"There aren't a lot of ways for a grizzly bear to die. At least, thats the way it was in the wild."
Bear 71 is an interactive found-footage documentary following the life of one grizzly, Bear 71, through her life in Banff National Park, which along with being named website of the year in January, recently received the 2013 Webby Award for Best NetArt, a hard-fought category. It was also nominated for the best public service online, best use of video for activism, best use of interactive video and best green website. It's an example of a new genre appearing online more and more: Documentaries not framed by a cameraman, but constructed from a collection of found footage. In this case, the footage was culled from hundreds of cameras scattered throughout Banff National Park in Alberta, Canada.

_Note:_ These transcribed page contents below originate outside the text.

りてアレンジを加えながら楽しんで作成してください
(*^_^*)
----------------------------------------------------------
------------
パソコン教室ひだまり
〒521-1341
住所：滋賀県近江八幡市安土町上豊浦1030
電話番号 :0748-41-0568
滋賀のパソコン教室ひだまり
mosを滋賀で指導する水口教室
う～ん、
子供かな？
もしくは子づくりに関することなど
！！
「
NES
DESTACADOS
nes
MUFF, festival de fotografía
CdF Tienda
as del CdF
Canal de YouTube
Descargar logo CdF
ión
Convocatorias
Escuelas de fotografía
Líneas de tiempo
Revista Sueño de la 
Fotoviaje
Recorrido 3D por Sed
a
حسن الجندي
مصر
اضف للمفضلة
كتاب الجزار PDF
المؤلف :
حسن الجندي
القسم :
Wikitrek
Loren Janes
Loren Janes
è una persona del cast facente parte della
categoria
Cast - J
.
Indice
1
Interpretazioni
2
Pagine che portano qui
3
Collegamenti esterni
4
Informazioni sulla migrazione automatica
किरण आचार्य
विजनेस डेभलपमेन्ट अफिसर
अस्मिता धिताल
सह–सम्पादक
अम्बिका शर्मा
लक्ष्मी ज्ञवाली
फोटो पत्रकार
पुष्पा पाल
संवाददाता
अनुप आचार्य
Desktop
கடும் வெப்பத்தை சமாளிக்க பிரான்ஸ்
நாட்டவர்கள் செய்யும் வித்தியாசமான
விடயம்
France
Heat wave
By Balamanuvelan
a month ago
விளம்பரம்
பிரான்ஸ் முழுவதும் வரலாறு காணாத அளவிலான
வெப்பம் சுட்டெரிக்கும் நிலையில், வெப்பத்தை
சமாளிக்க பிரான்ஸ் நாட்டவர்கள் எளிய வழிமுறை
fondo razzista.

The web documentary follows Bear 71 as she navigates a wild now criss-crossed with roads and railways, and dotted with growing settlements. It's an interesting look at both how human technology, our roads, railways, homes and now computers have encroached on bear territory, but also how that same technology gives us a means to track, observe and understand the animals, or at least the megafauna our urbanization threatens.
The project's creators, Leanne Allison and Jeremy Mendes, sifted through thousands of hours of grainy footage taken by trail cameras in remote areas of the park to reveal some eye-catching moments: unknowing hikers following in the trail of a pair of mountain lions, grizzly cubs learning to tackle barbed wire fences, tourists, with their inflatable pool toys headed to the river using the same underpass as our grizzly had taken earlier that day. Originally pitched to the National Film Board of Canada as a traditional long-form documentary, Rob McLaughlin, the head NFB's Vancouver studio, suggested the pair make an interactive project instead.
The documentary eases you in with footage of a frantic bear caught in a snare: breaking strength 2 tons. She fights wildly to get away, yanking on her trapped foot, her leg cocking out at cringe inducing angles until researchers shoot her with a dart full of Telazol, "brought to you by Pfizer, the same people who make Zoloft and Viagra." The next thing you know, the bear is collared, with a number tagged in her ear and bolting for the tree line. To see an apex predator, a huge mass of muscle and fur, running in fear from humans, anyone of which she could have killed easily if the situation were different, is gut wrenching.
Making the bears more relatable, majestic and even better-protected, the documentary is award-winning not just for its nature preservation angle. It also takes a self-conscious look at its own contribution to the changes taking place in the park. Human settlement and infrastructure are destroying territory that previously belonged to the bears, but trail cams and bear collars are intrusions into the wild of the park too. The filmmakers assert, "It's hard to know where the wired world stops and the wild one begins."
Bear 71 is a documentary about the plight of one bear, and by extension all the animals living in Banff National Park, but is also an interesting example of the powerful reach of technology. Even nature is now wired. The documentary's narrator describes the extent of the intrusion, "The valley has thirty-five cell phone towers, transmitting 3G data, voice over IP and text messages around the clock. You can drive the entire Lake Minnewanka Scenic Loop in Street View on your laptop. It's just like real life, you spend half the drive stuck behind an RV." It brings up the issues of privacy and surveillance we all face with advances in facial recognition, eye tracking, and ubiquitous cameras. Voicing the bear's perspective, the narrator says, "There are fifteen remote sensing cameras in my home range, plus infrared counters, and barbed wire snags to collect my hair. I suppose it's like most of the surveillance that goes on today, it's partly there to protect you and partly there to protect everyone else from you."
Bear 71 is well-written, and though the interactive skin can be buggy at times, a fantastic use of internet technology for documentary storytelling. Check it out for yourself at bear71.nfb.ca.